A joint declaration titled "A Vision for People, Prospersity, Peace and our Future" issued following Tuesday's meeting said that noting the complementarities between India's rapid economic growth and its highly-skilled workforce, and South Korea's technological prowess, manufacturing excellence and developmental experience, both sides agreed to partner with each other to secure mutual economic growth and contribute to global economic development.
"In this context, India welcomed ROK's (Republic of Korea's or South Korea's) willingness to partner in India's flagship initiatives, including Make in India, Skill India, Digital India, Start-up India and Smart Cities," the declaration said.
It stated that the business community of both countries has been urged "to leverage opportunities arising from complementarities between the two economies, to enhance investment, to promote joint ventures, and to work towards the goal of raising bilateral trade to $50 billion by 2030".
Following Tuesday's talks, the two sides also decided to further strengthen their Special Strategic Partnership.
"Our focus is to further strengthen our Special Strategic Partnership," Modi said. "Economic and commercial ties is an important pillar of this."
The India-South Korea relationship was elevated to that of a Special Strategic Partnership during Modi's visit to that country in 2015.
The Prime Minister also said that India's Act East Policy that seeks to strengthen ties with Southeast Asia has natural commonalities with President Moon's New Southern Policy.
In November last year, Moon announced his New Southern Policy that seeks to make the Association of Southeast Asian Nations (Asean) regional bloc a diplomatic and economic partner as important as the global superpowers.
In his address to the media, Moon said that he is pressing ahead with the New Southern Policy that seeks to make India South Korea's key partner for cooperation.
"By facilitating exchange between the people of our two countries, we have decided to broaden the scope of our mutual understanding," the South Korean President said.
"We have agreed to make mutual summit-level visits on a regular basis and also expand high-level consultations between the two countries."
The joint declaration, in which South Korea is described as an "indispensable partner" for India‘s Act East Policy and India as a "central pillar" of Moon's New Southern Policy, stated that both sides will work towards fostering a "future oriented partnership for people, prosperity and peace".
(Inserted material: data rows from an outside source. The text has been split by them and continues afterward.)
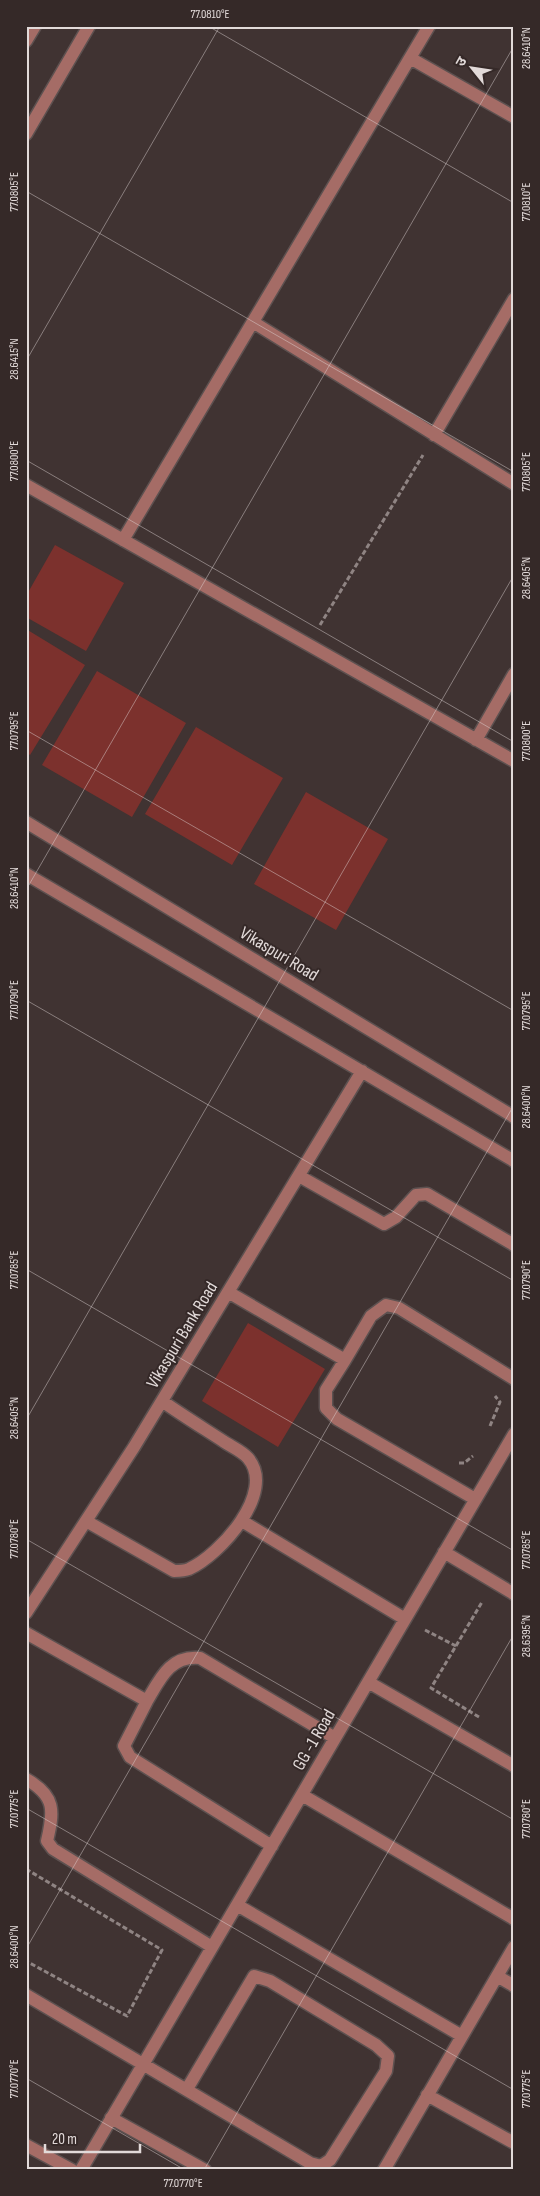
<svg xmlns="http://www.w3.org/2000/svg" width="540" height="2196" font-family="'Sofia Sans Condensed','Noto Sans Devanagari',sans-serif">
	<rect width="100%" height="100%" fill="#403332"/>
	<!-- building -->
	<path fill="#7c312d" d="M 55,545 L 124,583 L 86,651 L 26,617 L 26,596 Z
		M 26,629 L 85,665 L 30,755 L 26,752 Z
		M 97,671 L 186,723 L 132,817 L 42,765 Z
		M 196,727 L 283,778 L 232,865 L 145,814 Z
		M 306,792 L 388,839 L 336,930 L 254,884 Z
		M 248,1323 L 325,1369 L 278,1447 L 202,1401 Z"/>
	<g fill="none" stroke-linecap="round" stroke-linejoin="round">
		<defs>
			<path id="minor" d="M 26,41 L 35,26
				M 410,58 L 514,117
				M 26,134 L 89,26
				M 253,322 L 514,484
				M 434,435 L 514,299
				M 26,485 L 514,761
				M 123,540 L 429,26
				M 476,740 L 514,674
				M 26,822 L 514,1117
				M 26,874 L 514,1161
				M 299,1176 L 384,1224 L 396,1217 L 416,1195 L 427,1194 L 514,1245
				M 228,1292 L 345,1360 L 371,1316 L 386,1305 L 399,1308 L 514,1379
				M 345,1360 L 326,1390 L 326,1408 L 337,1419 L 475,1499
				M 86,1521 L 174,1571 C 178,1571 184,1571 189,1569 C 220,1555 277,1492 248,1458 C 242,1451 230,1446 223,1441 C 203,1428 182,1415 162,1401
				M 242,1521 L 405,1619
				M 444,1552 L 514,1594
				M 26,1613 L 134,1447 L 362,1071
				M 26,1633 L 147,1701 L 124,1746 L 130,1757 L 272,1846
				M 368,1682 L 514,1766
				M 147,1701 C 160,1679 170,1655 200,1658 L 335,1738
				M 26,1779 C 56,1796 54,1811 47,1841 L 53,1849 L 212,1947
				M 302,1795 L 514,1919
				M 237,1905 L 462,2036
				M 497,1976 L 514,1986
				M 26,1995 L 310,2163 L 321,2166 L 330,2160 L 386,2071 L 388,2056 L 376,2045 L 270,1981 L 254,1976 L 187,2089
				M 427,2095 L 514,2143
				M 111,2118 L 205,2170
				M 26,2145 L 72,2170
				M 81,2170 L 514,1434
				M 384,2170 L 514,1947"/>
		</defs>
		<!-- minor casing -->
		<use href="#minor" stroke="#5d5150" stroke-width="15"/>
		<!-- path -->
		<path stroke="#8f8483" stroke-width="3" stroke-dasharray="5 2.5" stroke-linecap="butt" d="M 320,625 L 423,455
			M 490,1426 L 500,1402 L 495,1396
			M 459,1463 L 464,1463 L 473,1456
			M 425,1630 L 456,1646
			M 479,1717 L 431,1688 L 482,1602
			M 26,1869 L 162,1950 L 127,2016 L 26,1961"/>
		<!-- minor -->
		<use href="#minor" stroke="#a56c66" stroke-width="12"/>
	</g>
	<!-- ticks -->
	<path fill="none" stroke="#e2dad9" stroke-width="1" stroke-opacity="0.45" d="M 208,26 L 514,203M 26,191 L 514,472M 26,361 L 220,26M 26,460 L 514,742M 26,730 L 514,1011M 26,890 L 514,46M 26,1000 L 514,1281M 26,1269 L 514,1551M 26,1420 L 514,575M 26,1539 L 514,1820M 26,1808 L 514,2090M 26,1949 L 514,1105M 26,2078 L 185,2170M 204,2170 L 514,1634M 510,2170 L 514,2163"/>
	<g text-anchor="middle" dominant-baseline="central" stroke-width="4" stroke-linejoin="round" paint-order="stroke">
		<!-- street labels -->
		<g font-size="18" fill="#e2dad9" stroke="#352928">
			<text transform="translate(279 954) rotate(31)">Vikaspuri Road</text>
			<text transform="translate(182 1335) rotate(-59)">Vikaspuri Bank Road</text>
			<text transform="translate(314 1740) rotate(-60)">GG -1 Road</text>
		</g>
	</g>
	<!-- border -->
	<rect width="540" height="2196" fill="none" stroke="#352928" stroke-width="55"/>
	<!-- north arrow -->
	<g transform="translate(472 68) rotate(300)" stroke="#352928" stroke-width="4" paint-order="stroke">
	<path d="M0-4L9 19L0 12L-9 19Z" fill="#e2dad9"/>
	<text y="-8" font-size="14" font-weight="bold" text-anchor="middle" fill="#e2dad9">उ</text>
	</g>
	<!-- scale -->
	<path d="M45 2144v8h95v-8" fill="none" stroke="#e2dad9" stroke-width="2.5"/>
	<text x="52" y="2144" font-size="15" fill="#e2dad9" stroke="#352928" stroke-width="4" paint-order="stroke">20 m</text>
	<rect x="28" y="28" width="484" height="2140" fill="none" stroke="#e2dad9" stroke-width="2"/>
	<g font-size="12" text-anchor="middle" fill="#e2dad9">
		<text x="210" y="18">77.0810°E</text>
		<text transform="translate(526 48) rotate(-90)" y="4">28.6410°N</text>
		<text transform="translate(14 192) rotate(-90)" y="4">77.0805°E</text>
		<text transform="translate(526 202) rotate(-90)" y="4">77.0810°E</text>
		<text transform="translate(14 359) rotate(-90)" y="4">28.6415°N</text>
		<text transform="translate(14 461) rotate(-90)" y="4">77.0800°E</text>
		<text transform="translate(526 472) rotate(-90)" y="4">77.0805°E</text>
		<text transform="translate(526 578) rotate(-90)" y="4">28.6405°N</text>
		<text transform="translate(14 731) rotate(-90)" y="4">77.0795°E</text>
		<text transform="translate(526 741) rotate(-90)" y="4">77.0800°E</text>
		<text transform="translate(14 888) rotate(-90)" y="4">28.6410°N</text>
		<text transform="translate(14 1000) rotate(-90)" y="4">77.0790°E</text>
		<text transform="translate(526 1011) rotate(-90)" y="4">77.0795°E</text>
		<text transform="translate(526 1107) rotate(-90)" y="4">28.6400°N</text>
		<text transform="translate(14 1270) rotate(-90)" y="4">77.0785°E</text>
		<text transform="translate(526 1280) rotate(-90)" y="4">77.0790°E</text>
		<text transform="translate(14 1418) rotate(-90)" y="4">28.6405°N</text>
		<text transform="translate(14 1539) rotate(-90)" y="4">77.0780°E</text>
		<text transform="translate(526 1550) rotate(-90)" y="4">77.0785°E</text>
		<text transform="translate(526 1636) rotate(-90)" y="4">28.6395°N</text>
		<text transform="translate(14 1809) rotate(-90)" y="4">77.0775°E</text>
		<text transform="translate(526 1819) rotate(-90)" y="4">77.0780°E</text>
		<text transform="translate(14 1947) rotate(-90)" y="4">28.6400°N</text>
		<text transform="translate(14 2079) rotate(-90)" y="4">77.0770°E</text>
		<text transform="translate(526 2089) rotate(-90)" y="4">77.0775°E</text>
		<text x="183" y="2187">77.0770°E</text>
	</g>
</svg>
Briefing the media here, Preeti Saran, Secretary (East) in the External Affairs Ministry, said that while Moon briefed Modi about recent developments on the Korean Peninsula, the Prime Minister briefed the visiting President about India's vision for the Indo-Pacific region.
"Recognising the link between prosperity and security, we reaffirmed the importance of freedom of navigation, overflight and unimpeded lawful commerce," the joint declaration stated.
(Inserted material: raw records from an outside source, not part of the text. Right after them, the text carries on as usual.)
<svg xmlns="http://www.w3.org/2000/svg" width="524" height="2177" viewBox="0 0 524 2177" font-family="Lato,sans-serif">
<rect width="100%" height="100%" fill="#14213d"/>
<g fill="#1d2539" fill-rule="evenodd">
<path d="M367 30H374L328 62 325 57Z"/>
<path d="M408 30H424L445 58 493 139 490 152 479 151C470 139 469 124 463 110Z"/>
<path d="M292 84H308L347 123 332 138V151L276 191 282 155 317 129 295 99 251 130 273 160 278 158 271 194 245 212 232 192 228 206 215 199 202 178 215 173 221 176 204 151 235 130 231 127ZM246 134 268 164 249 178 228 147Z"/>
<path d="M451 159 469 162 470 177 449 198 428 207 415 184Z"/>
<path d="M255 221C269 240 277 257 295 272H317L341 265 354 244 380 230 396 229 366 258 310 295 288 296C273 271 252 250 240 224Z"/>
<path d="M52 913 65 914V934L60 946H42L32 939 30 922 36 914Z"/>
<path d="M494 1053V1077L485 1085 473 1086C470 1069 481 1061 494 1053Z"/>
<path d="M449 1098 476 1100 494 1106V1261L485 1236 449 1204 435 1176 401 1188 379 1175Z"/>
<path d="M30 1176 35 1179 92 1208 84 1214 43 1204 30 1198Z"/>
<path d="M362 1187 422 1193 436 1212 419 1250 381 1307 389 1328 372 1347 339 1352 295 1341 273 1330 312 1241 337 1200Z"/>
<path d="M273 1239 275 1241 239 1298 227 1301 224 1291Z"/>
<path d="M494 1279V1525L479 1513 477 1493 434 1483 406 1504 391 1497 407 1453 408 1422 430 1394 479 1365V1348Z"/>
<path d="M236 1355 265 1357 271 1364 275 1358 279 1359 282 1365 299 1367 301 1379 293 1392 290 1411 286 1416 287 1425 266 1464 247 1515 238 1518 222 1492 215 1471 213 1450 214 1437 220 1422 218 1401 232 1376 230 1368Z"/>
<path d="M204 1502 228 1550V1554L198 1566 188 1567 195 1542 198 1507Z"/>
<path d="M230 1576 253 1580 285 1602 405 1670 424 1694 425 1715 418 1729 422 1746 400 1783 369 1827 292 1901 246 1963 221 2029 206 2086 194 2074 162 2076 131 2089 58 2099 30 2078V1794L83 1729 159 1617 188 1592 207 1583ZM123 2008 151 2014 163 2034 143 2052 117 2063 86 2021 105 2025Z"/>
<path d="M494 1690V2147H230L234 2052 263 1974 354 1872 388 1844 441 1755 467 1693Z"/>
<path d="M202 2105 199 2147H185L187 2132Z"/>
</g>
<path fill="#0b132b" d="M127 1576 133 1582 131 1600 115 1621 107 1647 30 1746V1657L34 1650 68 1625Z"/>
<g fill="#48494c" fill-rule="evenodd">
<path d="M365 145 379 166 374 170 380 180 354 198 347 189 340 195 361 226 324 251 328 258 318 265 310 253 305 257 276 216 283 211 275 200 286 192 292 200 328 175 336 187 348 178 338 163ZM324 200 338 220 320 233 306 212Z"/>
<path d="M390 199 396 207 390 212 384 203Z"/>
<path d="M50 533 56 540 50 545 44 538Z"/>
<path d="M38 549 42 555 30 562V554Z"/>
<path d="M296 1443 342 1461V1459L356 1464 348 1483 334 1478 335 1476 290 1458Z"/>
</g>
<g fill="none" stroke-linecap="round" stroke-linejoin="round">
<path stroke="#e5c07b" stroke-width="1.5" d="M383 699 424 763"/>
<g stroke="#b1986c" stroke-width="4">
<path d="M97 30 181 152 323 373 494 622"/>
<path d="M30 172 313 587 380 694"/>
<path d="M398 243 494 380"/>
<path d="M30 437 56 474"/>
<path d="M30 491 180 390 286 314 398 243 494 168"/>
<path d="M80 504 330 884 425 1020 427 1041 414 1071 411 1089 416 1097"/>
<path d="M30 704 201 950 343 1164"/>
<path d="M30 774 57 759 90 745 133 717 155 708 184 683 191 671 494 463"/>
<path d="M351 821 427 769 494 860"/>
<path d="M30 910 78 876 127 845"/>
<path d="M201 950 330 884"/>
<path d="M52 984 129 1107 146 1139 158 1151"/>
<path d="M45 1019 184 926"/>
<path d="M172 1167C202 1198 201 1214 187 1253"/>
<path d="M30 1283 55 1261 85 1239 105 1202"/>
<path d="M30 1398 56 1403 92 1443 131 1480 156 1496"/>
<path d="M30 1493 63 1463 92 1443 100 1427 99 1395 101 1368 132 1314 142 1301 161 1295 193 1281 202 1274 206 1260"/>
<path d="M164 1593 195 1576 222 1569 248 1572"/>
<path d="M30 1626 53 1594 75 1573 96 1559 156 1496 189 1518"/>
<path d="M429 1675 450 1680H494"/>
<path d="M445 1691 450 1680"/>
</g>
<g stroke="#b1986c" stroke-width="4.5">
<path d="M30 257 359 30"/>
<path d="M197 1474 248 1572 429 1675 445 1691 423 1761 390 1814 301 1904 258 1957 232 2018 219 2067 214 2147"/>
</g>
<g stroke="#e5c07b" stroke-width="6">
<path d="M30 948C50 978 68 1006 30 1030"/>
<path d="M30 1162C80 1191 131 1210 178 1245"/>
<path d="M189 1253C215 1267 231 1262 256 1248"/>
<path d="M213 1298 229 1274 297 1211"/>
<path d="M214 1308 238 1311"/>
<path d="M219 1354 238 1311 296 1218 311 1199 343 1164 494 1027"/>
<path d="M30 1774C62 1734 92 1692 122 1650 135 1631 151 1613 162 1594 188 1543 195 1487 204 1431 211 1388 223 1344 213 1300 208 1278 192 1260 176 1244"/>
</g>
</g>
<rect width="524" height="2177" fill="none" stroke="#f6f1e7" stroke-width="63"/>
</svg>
Lauding President Moon for his role in the Korean peace process, Modi said that India is one of the stakeholders of the success of this as proliferation links between South Asia - a veiled reference to Pakistan - and Northeast Asia is a cause of concern for New Delhi.
Pakistan is known to have helped North Korea in its nuclear programme, a cause for global concern.
According to Saran, Moon also briefed Modi about his two meetings with North Korean leader Kim Jong-un.
According to the joint declaration, both sides also agreed to explore tripartite partnership for development in third countries, beginning with capacity building programmes in Afghanistan.
"They are in discussion stage but there is seriousness on both sides to ensure that we do this, not just in Afghanistan but with other partners as well," Saran explained.
As part of Moon's visit to India, his first since becoming President in May last year, India and South Korea signed 11 agreements, including in the areas of trade, cultural and scientific and technological cooperation.